#### Data block
::::::

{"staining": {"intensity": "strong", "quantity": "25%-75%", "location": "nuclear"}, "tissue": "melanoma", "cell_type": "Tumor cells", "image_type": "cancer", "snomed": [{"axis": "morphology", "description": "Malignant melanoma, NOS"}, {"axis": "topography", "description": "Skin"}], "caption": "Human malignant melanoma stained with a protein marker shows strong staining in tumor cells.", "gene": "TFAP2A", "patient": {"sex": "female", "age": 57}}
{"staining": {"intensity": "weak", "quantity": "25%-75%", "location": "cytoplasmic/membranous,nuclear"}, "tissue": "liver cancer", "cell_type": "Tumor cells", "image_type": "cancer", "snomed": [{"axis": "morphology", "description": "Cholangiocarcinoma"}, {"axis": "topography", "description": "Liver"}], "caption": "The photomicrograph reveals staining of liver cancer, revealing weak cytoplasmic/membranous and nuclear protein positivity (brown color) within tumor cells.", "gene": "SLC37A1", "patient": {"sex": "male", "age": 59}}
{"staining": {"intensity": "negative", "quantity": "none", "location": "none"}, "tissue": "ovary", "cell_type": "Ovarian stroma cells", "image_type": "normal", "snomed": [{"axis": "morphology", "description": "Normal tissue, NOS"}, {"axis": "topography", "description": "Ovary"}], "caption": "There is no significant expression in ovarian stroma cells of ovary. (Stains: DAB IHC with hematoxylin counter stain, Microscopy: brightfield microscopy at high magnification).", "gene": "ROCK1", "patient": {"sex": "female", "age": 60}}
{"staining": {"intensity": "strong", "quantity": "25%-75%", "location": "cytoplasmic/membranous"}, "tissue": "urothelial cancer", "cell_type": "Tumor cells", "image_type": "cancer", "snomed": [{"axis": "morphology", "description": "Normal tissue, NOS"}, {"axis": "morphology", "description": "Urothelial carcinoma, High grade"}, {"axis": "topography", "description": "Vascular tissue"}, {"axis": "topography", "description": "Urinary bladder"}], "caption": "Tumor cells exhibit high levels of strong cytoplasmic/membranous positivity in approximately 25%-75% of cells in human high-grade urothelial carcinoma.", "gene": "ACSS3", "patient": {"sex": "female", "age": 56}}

::::::

#### Task description
Nothing in the data should be left out when you retype it exactly.

#### Solution for this problem
{"staining": {"intensity": "strong", "quantity": "25%-75%", "location": "nuclear"}, "tissue": "melanoma", "cell_type": "Tumor cells", "image_type": "cancer", "snomed": [{"axis": "morphology", "description": "Malignant melanoma, NOS"}, {"axis": "topography", "description": "Skin"}], "caption": "Human malignant melanoma stained with a protein marker shows strong staining in tumor cells.", "gene": "TFAP2A", "patient": {"sex": "female", "age": 57}}
{"staining": {"intensity": "weak", "quantity": "25%-75%", "location": "cytoplasmic/membranous,nuclear"}, "tissue": "liver cancer", "cell_type": "Tumor cells", "image_type": "cancer", "snomed": [{"axis": "morphology", "description": "Cholangiocarcinoma"}, {"axis": "topography", "description": "Liver"}], "caption": "The photomicrograph reveals staining of liver cancer, revealing weak cytoplasmic/membranous and nuclear protein positivity (brown color) within tumor cells.", "gene": "SLC37A1", "patient": {"sex": "male", "age": 59}}
{"staining": {"intensity": "negative", "quantity": "none", "location": "none"}, "tissue": "ovary", "cell_type": "Ovarian stroma cells", "image_type": "normal", "snomed": [{"axis": "morphology", "description": "Normal tissue, NOS"}, {"axis": "topography", "description": "Ovary"}], "caption": "There is no significant expression in ovarian stroma cells of ovary. (Stains: DAB IHC with hematoxylin counter stain, Microscopy: brightfield microscopy at high magnification).", "gene": "ROCK1", "patient": {"sex": "female", "age": 60}}
{"staining": {"intensity": "strong", "quantity": "25%-75%", "location": "cytoplasmic/membranous"}, "tissue": "urothelial cancer", "cell_type": "Tumor cells", "image_type": "cancer", "snomed": [{"axis": "morphology", "description": "Normal tissue, NOS"}, {"axis": "morphology", "description": "Urothelial carcinoma, High grade"}, {"axis": "topography", "description": "Vascular tissue"}, {"axis": "topography", "description": "Urinary bladder"}], "caption": "Tumor cells exhibit high levels of strong cytoplasmic/membranous positivity in approximately 25%-75% of cells in human high-grade urothelial carcinoma.", "gene": "ACSS3", "patient": {"sex": "female", "age": 56}}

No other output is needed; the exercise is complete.